======== SUPPLIED MATERIAL ========

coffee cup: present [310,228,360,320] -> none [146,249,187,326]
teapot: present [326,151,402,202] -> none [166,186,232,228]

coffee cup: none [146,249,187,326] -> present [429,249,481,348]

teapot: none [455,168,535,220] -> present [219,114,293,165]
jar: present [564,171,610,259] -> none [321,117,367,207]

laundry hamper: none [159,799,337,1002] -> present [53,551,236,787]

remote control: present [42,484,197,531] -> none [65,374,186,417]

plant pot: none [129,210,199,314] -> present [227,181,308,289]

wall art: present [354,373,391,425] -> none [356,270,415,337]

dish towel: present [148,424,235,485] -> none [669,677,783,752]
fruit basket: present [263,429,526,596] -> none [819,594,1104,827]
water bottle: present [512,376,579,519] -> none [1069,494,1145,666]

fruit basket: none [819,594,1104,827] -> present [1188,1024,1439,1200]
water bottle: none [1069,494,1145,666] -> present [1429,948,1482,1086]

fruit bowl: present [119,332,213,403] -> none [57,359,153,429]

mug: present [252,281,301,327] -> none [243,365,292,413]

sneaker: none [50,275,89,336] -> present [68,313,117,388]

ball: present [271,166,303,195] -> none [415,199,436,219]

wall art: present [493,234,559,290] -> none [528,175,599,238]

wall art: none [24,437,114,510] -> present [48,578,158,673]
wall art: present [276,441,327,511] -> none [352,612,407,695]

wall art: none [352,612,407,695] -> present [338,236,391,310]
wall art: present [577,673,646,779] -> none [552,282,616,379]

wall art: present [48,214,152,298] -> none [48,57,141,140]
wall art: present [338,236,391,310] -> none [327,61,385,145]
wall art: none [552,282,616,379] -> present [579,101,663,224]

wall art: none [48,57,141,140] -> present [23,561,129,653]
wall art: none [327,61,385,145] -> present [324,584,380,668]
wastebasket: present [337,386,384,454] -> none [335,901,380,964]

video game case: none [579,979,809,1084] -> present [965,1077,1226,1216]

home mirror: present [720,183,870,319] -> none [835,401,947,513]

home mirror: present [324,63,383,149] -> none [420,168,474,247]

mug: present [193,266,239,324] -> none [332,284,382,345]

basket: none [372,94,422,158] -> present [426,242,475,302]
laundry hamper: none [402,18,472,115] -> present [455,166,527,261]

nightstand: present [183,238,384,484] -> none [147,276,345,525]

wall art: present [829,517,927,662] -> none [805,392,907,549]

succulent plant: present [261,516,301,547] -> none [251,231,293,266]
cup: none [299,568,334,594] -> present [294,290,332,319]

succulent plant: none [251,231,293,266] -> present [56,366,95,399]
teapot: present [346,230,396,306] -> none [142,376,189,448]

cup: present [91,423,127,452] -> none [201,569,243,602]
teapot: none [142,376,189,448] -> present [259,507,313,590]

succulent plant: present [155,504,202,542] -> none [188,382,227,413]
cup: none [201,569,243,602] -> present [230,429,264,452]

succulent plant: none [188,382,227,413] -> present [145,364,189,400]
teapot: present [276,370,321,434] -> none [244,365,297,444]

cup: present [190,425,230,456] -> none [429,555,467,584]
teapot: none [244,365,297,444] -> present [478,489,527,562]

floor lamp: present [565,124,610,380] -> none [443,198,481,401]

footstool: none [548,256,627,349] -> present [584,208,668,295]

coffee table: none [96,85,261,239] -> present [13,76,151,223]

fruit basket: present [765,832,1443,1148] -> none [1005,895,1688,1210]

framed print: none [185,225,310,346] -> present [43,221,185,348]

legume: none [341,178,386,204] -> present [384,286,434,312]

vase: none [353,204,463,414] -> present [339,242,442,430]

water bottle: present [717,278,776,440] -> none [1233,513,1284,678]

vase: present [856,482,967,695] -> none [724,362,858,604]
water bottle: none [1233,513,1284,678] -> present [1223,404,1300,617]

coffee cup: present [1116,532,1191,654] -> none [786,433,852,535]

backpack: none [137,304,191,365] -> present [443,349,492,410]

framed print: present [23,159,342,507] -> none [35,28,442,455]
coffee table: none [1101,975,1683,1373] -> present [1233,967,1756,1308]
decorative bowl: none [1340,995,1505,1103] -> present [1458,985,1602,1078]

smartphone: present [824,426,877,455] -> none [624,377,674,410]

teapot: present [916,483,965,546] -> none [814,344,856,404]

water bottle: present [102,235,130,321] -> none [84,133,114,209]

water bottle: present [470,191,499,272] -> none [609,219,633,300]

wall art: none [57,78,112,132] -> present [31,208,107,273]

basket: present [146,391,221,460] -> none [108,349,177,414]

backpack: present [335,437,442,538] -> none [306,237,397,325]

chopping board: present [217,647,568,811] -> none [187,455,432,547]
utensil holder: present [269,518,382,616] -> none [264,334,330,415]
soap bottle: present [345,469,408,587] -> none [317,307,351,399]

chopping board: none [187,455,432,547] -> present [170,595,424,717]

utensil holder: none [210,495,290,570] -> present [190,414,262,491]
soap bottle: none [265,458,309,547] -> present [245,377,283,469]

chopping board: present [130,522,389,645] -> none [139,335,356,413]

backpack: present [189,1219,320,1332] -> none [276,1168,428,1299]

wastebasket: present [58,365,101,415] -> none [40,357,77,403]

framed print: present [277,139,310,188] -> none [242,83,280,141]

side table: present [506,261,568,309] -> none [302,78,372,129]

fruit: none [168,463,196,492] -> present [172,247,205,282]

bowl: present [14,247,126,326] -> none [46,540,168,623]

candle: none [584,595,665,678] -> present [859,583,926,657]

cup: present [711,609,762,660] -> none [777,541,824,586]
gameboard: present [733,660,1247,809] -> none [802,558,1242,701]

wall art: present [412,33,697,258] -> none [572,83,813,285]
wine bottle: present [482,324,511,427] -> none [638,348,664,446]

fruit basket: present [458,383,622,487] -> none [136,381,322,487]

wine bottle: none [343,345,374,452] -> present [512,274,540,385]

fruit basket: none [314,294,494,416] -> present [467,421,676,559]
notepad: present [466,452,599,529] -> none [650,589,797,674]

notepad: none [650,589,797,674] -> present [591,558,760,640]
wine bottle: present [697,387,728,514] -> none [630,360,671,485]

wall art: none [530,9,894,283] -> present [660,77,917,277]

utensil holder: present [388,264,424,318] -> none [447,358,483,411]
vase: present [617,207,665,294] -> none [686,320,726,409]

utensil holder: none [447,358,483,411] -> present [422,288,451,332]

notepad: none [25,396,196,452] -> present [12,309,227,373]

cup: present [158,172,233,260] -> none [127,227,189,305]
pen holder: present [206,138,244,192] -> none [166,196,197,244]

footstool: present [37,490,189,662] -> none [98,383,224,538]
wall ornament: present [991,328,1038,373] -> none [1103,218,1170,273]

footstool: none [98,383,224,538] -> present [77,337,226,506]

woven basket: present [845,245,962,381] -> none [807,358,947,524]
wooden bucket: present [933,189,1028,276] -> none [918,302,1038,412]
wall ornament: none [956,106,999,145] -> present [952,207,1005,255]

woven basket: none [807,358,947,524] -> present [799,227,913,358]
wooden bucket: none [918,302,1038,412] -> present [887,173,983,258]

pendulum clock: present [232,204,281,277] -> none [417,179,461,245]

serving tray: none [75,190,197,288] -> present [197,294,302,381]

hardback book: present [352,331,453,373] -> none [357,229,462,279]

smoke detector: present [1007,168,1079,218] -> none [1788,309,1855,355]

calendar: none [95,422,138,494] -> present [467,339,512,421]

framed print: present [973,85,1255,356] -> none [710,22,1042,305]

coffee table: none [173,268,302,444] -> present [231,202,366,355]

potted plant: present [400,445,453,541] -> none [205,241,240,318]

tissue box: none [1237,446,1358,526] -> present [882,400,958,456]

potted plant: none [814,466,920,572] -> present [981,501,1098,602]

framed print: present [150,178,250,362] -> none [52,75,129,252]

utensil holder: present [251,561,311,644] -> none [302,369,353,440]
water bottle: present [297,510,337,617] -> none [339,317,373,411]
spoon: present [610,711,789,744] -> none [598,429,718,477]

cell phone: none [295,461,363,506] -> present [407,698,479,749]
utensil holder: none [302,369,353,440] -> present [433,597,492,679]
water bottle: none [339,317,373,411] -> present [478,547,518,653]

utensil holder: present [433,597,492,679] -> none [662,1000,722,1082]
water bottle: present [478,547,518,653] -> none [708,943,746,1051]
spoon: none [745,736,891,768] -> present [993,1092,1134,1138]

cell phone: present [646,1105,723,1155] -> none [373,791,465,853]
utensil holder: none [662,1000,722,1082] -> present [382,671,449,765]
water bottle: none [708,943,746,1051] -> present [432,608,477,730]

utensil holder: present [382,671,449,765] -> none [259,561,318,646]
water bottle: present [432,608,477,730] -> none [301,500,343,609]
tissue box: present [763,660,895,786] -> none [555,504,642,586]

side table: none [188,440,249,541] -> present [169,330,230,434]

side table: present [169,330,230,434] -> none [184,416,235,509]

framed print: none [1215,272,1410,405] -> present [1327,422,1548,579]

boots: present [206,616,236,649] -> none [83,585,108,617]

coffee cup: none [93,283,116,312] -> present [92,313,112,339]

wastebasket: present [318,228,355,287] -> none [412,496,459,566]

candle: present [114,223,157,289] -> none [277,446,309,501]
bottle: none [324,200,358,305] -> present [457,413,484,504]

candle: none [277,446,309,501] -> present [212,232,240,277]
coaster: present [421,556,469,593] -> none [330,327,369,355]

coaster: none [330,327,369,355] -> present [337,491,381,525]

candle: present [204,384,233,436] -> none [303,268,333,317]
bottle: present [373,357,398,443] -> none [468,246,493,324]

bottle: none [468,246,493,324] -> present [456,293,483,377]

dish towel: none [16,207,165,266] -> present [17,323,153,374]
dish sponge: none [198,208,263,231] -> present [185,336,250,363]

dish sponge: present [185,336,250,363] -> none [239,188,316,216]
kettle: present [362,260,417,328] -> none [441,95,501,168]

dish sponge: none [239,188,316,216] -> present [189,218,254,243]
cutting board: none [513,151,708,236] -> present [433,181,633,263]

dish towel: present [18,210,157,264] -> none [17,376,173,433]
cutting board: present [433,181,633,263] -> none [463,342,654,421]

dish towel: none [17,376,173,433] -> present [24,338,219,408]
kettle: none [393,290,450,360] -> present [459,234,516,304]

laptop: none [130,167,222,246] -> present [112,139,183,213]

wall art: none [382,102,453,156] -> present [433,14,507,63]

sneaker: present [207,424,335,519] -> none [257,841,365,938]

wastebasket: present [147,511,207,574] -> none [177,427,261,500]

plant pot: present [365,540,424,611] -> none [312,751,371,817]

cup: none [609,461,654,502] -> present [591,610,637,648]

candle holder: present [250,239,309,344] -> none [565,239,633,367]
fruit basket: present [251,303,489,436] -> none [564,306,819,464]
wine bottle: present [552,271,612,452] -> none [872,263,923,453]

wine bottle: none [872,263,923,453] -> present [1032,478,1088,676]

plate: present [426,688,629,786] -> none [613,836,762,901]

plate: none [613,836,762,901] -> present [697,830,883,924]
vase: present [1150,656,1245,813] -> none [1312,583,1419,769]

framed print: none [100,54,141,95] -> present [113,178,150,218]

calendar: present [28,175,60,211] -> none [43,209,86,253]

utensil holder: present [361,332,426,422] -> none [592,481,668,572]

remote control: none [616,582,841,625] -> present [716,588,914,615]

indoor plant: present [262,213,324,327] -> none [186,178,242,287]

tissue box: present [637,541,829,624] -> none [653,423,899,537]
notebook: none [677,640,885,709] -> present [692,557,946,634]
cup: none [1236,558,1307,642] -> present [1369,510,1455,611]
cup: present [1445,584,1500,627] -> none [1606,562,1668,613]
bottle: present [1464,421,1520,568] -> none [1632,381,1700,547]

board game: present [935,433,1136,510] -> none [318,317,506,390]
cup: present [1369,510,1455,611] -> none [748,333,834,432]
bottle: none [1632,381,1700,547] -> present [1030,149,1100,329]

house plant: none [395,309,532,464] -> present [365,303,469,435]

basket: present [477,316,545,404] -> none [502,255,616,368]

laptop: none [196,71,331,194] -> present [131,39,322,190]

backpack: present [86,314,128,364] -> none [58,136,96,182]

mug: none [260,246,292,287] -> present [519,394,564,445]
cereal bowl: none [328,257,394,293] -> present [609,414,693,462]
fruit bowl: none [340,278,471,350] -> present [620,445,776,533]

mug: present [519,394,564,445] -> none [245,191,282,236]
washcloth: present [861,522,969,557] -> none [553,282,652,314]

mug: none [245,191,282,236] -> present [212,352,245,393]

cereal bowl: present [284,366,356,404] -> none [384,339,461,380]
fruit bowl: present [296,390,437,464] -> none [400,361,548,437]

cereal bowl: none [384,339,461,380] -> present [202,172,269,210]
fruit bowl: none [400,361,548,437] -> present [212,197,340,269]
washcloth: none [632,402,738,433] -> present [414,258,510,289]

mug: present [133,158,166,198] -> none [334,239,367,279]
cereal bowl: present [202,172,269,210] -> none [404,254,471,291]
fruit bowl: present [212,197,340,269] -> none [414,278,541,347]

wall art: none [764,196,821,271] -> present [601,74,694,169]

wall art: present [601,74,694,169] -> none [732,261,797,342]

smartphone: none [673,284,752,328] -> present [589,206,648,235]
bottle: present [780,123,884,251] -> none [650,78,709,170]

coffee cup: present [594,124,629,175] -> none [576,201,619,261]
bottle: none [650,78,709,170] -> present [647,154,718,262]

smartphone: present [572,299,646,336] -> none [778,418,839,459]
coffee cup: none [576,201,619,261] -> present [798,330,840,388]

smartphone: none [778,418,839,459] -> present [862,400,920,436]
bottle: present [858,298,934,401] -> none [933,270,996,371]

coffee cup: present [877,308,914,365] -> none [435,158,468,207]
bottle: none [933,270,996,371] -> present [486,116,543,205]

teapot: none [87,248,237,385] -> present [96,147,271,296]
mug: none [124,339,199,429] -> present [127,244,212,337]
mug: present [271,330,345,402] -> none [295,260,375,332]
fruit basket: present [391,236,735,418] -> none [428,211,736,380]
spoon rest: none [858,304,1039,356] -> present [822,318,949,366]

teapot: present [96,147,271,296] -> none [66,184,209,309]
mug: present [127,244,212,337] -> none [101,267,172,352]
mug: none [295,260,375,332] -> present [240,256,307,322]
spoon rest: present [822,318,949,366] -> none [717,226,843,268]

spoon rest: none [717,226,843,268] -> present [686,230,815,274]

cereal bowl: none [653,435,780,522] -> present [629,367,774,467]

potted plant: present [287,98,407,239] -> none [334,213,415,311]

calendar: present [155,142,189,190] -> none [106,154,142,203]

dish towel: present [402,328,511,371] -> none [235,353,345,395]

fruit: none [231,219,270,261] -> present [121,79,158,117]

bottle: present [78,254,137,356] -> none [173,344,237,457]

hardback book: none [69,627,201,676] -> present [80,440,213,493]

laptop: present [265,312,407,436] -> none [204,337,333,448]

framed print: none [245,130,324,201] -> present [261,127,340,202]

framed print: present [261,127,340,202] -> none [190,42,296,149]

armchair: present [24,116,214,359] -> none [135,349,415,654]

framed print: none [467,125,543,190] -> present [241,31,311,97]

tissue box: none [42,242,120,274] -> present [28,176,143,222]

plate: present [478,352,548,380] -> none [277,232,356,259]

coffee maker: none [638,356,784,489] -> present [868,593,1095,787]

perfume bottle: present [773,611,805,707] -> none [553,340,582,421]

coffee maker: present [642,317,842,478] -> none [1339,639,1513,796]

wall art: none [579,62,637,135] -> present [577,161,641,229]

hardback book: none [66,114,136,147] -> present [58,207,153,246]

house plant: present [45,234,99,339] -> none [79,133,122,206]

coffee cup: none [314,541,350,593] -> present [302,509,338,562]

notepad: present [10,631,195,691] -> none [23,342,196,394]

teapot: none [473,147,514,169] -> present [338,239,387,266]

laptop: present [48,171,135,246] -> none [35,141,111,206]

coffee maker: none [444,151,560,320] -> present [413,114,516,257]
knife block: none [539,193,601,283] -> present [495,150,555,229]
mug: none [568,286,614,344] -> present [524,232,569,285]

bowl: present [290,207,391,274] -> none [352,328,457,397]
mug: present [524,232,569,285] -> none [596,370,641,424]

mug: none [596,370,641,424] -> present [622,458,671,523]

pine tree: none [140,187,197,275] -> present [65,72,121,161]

========

Within the material above, transcribe exactly the lines that run from the line holding "nightstand: present [183,238,384,484]" through the line holding "teapot: present [346,230,396,306]".

nightstand: present [183,238,384,484] -> none [147,276,345,525]

wall art: present [829,517,927,662] -> none [805,392,907,549]

succulent plant: present [261,516,301,547] -> none [251,231,293,266]
cup: none [299,568,334,594] -> present [294,290,332,319]

succulent plant: none [251,231,293,266] -> present [56,366,95,399]
teapot: present [346,230,396,306] -> none [142,376,189,448]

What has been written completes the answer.